The 2012 Sarasota Film Festival opens tonight and I’m going. This is the 14th year of the festival and the there will be everything from Feature Films to Documentaries, Shorts, and even some kid-friendly film opportunities. The total of events and screenings will be more than 260.

While most of the festival content will be screened at the Regal Hollywood Stadium 20 (despite the high-falutin’ name – it’s really just a huge movie cineplex) on Main Street in downtown Sarasota, tonight’s Festival Opener will be screened at the beautiful, state-of-the-art, bay-front facility – The Van Wezel Performing Arts Hall.

This post is just the lead story from me so you can get a glimpse of what films I’ll be covering.
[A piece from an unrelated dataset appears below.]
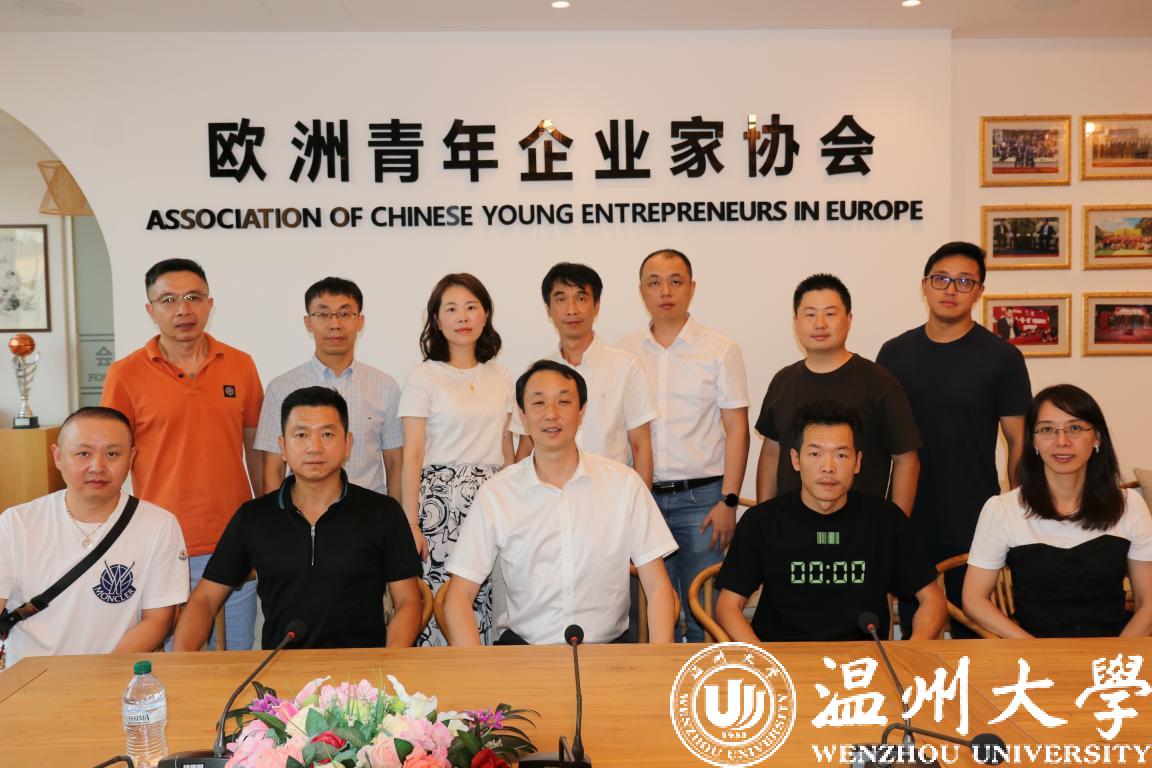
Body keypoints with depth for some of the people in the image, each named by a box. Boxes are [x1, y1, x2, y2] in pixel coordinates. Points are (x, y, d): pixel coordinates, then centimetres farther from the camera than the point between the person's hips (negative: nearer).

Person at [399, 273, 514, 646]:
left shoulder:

The Opening Night Feature will be Robot & Frank. [Quoting from the festival's own film guide -->] Set in the near future, ROBOT & FRANK is the story of Frank (Frank Langella), a retired thief living alone and resigned to longing for the local librarian (Susan Sarandon). Concerned about his father’s health, Frank’s son brings him a new caretaker; a state of the art robot with a perfect memory and an inexhaustible desire to make Frank’s life better. Initially reluctant to accept help, Frank soon recognizes the benefits of his robot, treating his electronic helper like a true friend. So, when Frank decides to get back in business, who else to turn to but his newfound companion?ROBOT & FRANK is a Samuel Goldwyn Films and Sony Pictures Worldwide Acquisitions release. Director Jake Schrier and star Frank Langella will be in attendance. A small clip from the film is below

http://bcove.me/ymidjfi7

On Sunday, April 15th, I will take in the French Film, The Big Picture. [Again, quoting from the festival's own film guide] Paul Exben (Romain Duris, THE BEAT THAT MY HEART SKIPPED) is a successful lawyer who has it all; a beautiful wife and family, handsome good looks and an enviable position at one of Paris’ top law firms. But when Paul uncovers his wife’s secret transgressions, it sets into motion a series of tragic events that will change their lives forever. Driven by Duris’ haunted performance as Paul, Eric Lartigau’s THE BIG PICTURE is a taut thriller of life on the run from the law, changes of identity and paying the consequences for a fatal mistake.